So it’s that time of the year. How old am I? I think I’ll keep that a secret. Oh yeah I already told you I am a middle aged man. Today I turn 23 + 20 = 43 years old. I put down the 23 because I guess something inside of me feels like I lost 20 years and I should be doing this at 23 years old. Within those lost 20 years lie many of the reasons why I’m a tired middle aged man.
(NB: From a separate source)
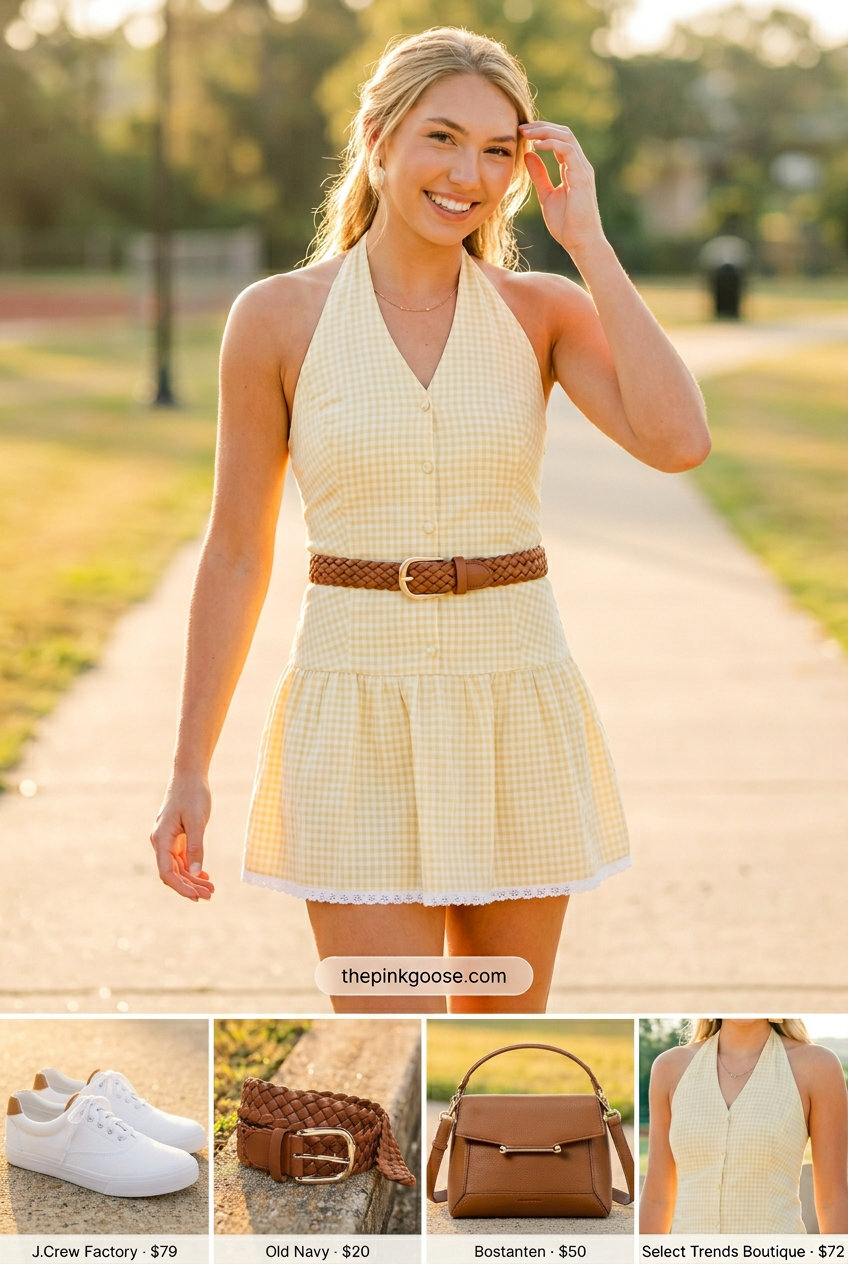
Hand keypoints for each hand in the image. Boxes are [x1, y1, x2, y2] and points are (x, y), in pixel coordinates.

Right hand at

Last night I came home from work a bit on the late side and I was greeted by Virginia in a bad mood. We talked. Actually mostly she talked because I don’t talk that much and I was fairly tired. But the conversation shifted over to kids. We don’t have any kids and admittedly it’s a very emotional and sensitive topic between us. We’ve wanted some. But trying to have kids in your 40’s has been tough for us. It especially hurts when we bump into so many people out there who have kids. I feel like it’s the kids that separate the mentality of a 40 something couple versus a 20 something couple. With no kids you’re like most 20 something couples just looking to do things with lots of time on their hands to socialize and simply hang out. With kids you’re content to close the world around your family and you find all the socialization and hanging out you need just within your family. You also get to join the “have kids” club. At 40 something not being part of this club has put a drain on us. And so the conversation last night felt a bit like the wifely inquisition of “why haven’t you asked me about …” or “It feels like you just ignored ….” And I a bit worn from a fairly intense day at work, not wishing to stir up an argument just listen and as always try my best.
Anyway I’m taking the day off today. I woke up late today. It felt good. But man I felt like I could have slept forever. I’m planning on going out with my Dad this afternoon. It gets me a bit uneasy though because Virginia doesn’t get along very well with my Dad. So in the midst of this uneasiness for them moment I’m not thinking about this plan to try out the get rich online schemes.